Coming at you like a freight train is Razorback, the movie, and the title creature, which is a particularly nasty type of wild boar. Rising up from down under, Razorback is possibly the best Jaws homage to appear from Australia. It's not a rip-off; it's a solid, moody horror thriller, parlaying beautiful photography and that peculiarly arid attitude of Australian filmmaking into a consistently enjoyable night.
A dramatic, dire opening throws us right into the action as the creature rampages through the night, killing grandchildren with aplomb. Granddad goes to court for the child's death, because nobody will believe his story of a pig the size of a tractor.
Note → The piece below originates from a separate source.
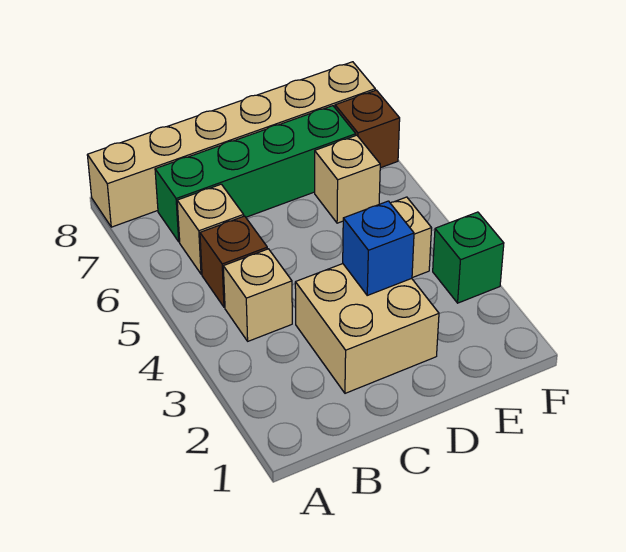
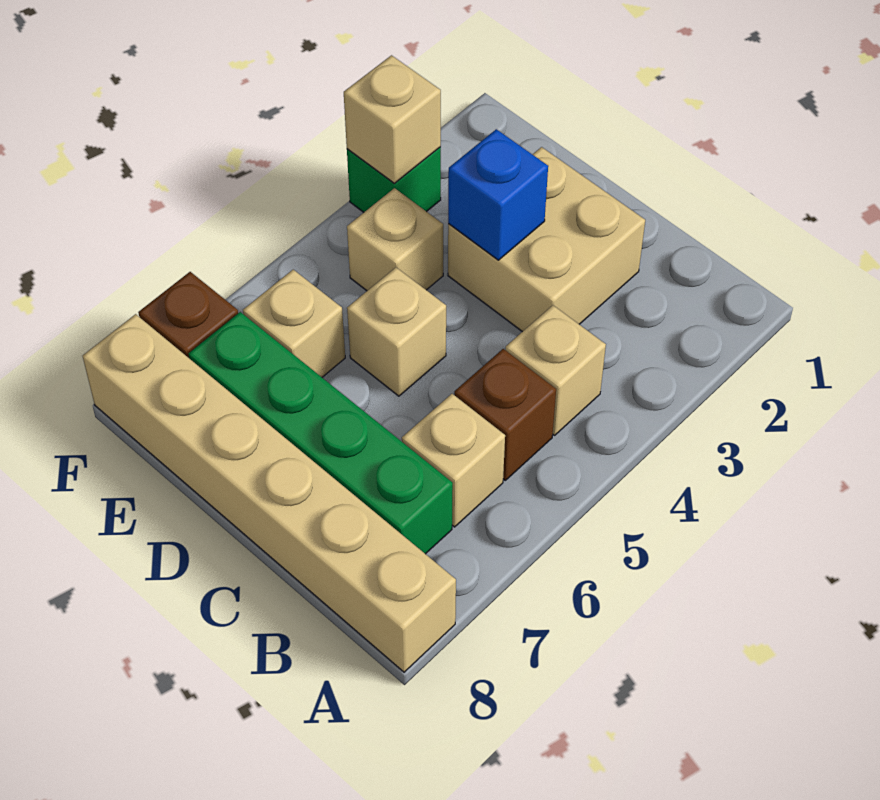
none -> tan brick D5 level 1
none -> tan brick F3 level 2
Though this sub-plot-sized opening doesn't really pertain to the rest of the movie, it sets a tone of grim disbelief in which most people you meet are as much the enemy as is the razorback. This helps also to place Razorback in the 'city slickers versus the hicks' genre, in fact reinforcing the idea of Australia itself being the 'hick' to the rest of the world's 'city slicker.'
This is why big-city investigative reporter Beth Winters (Judy Morris) heads to the outback, to uncover the horrible practice of hunting down kangaroos to be made into dog food. Not wowing the locals with either her mission or her casual attitude, Beth is soon treated to a little Aussie harassment at the hands of the geeks from the dog food factory, and that damn giant boar. Beth's hubby Carl (Gregory Harrison) expresses mild vengeful interest, ultimately going all Moby Dick in a thrilling climax that recalls the best of the giant monster movies.
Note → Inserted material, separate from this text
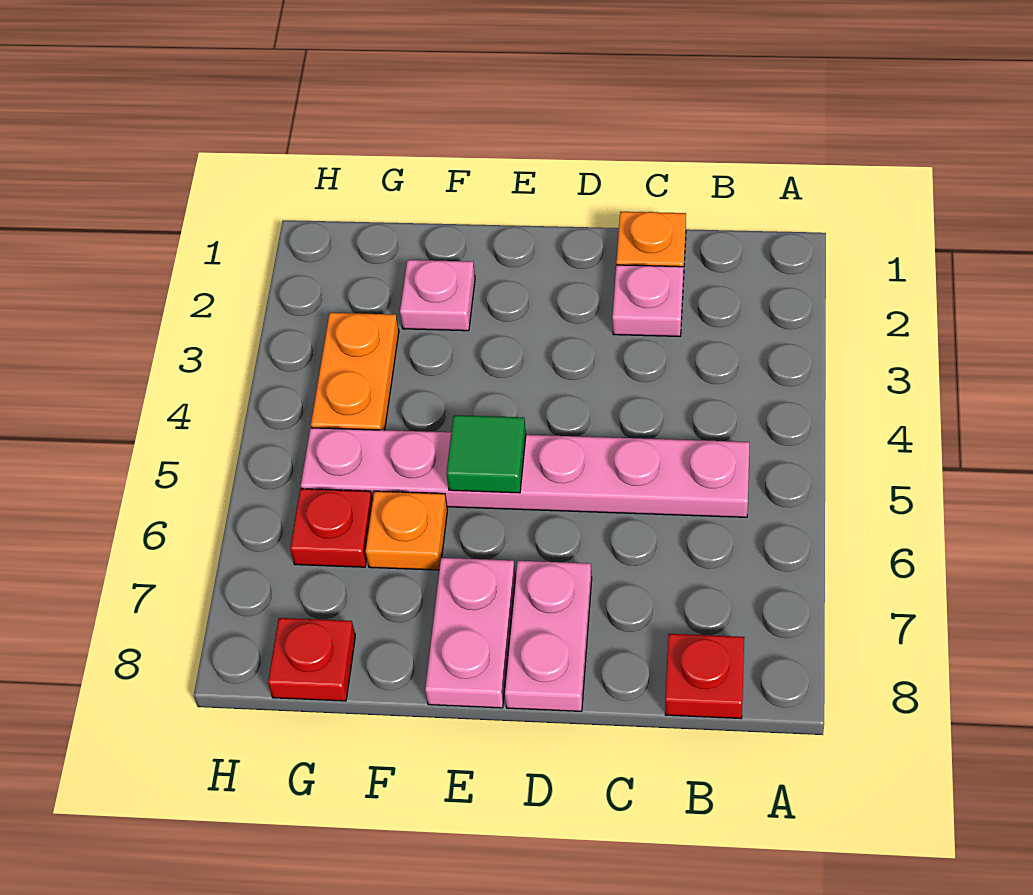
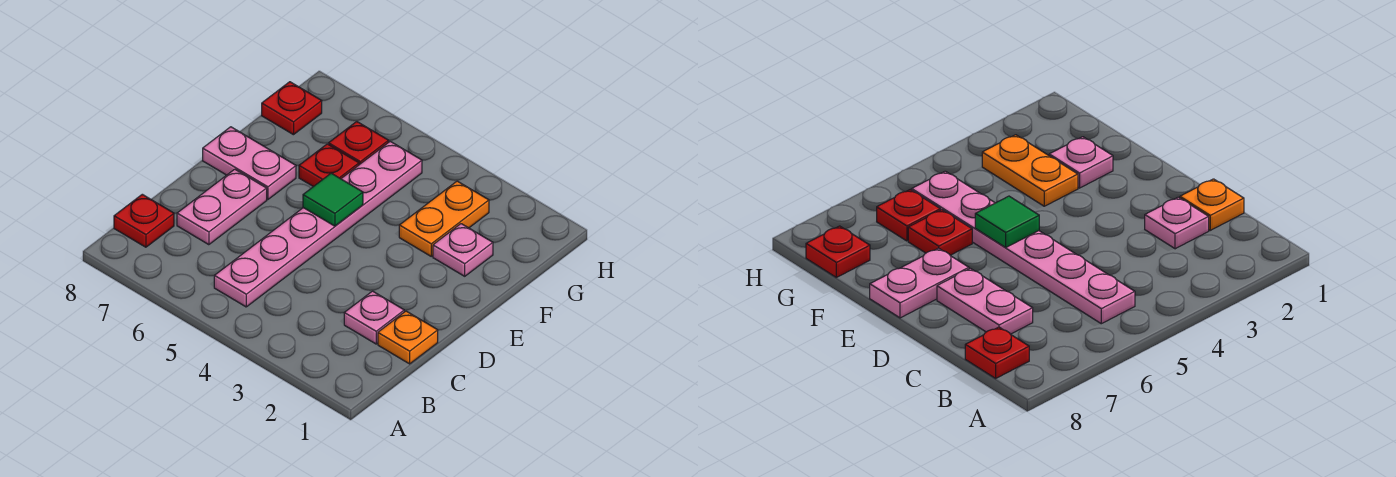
pink plate D7:D8 level 1 -> pink plate C7:D7 level 1
orange plate F6 level 1 -> red plate F6 level 1
orange plate G3:G4 level 1 -> orange plate F3:G3 level 1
Highlander helmer Russell Mulcahy does plenty to raise the brows on his B-picture - and he succeeds. While watching you'll notice that nagging twinge, saying, "show me the monster!" but it isn't your driving need, more like icing on the cake. Mulcahy's mis-en-scene, combined with much good old-fashioned outback meanness, cranks tension and unease as much as any monstrous promise of big monsters. Basic motifs of loss and revenge are certainly there to grab onto, since relationships are not. Meanwhile the ultimate battle of man vs. nature (of which 'city slickers vs. hicks' is a subset) proves the easy-to-swallow overarching theme - only in this case nature is a pig the size of a VW Bus.
Fitting nicely into the pantheon of great Australian genre flicks, Razorback deserves its spot, but not the relative obscurity it garnered as well. Blame it on mistrust of foreign films that look like Jaws rip-offs, I guess - a xenophobic, superficial judgment to be sure - or the fact that many folks simply don't know what a razorback is, so when they saw a warthog on the VHS box they just ran away in confused fear. Fear no more, as Warner Brothers Archive Collection will kindly manufacture at your demand this essential Aussie monster movie, a cult movie that deserves a wider audience.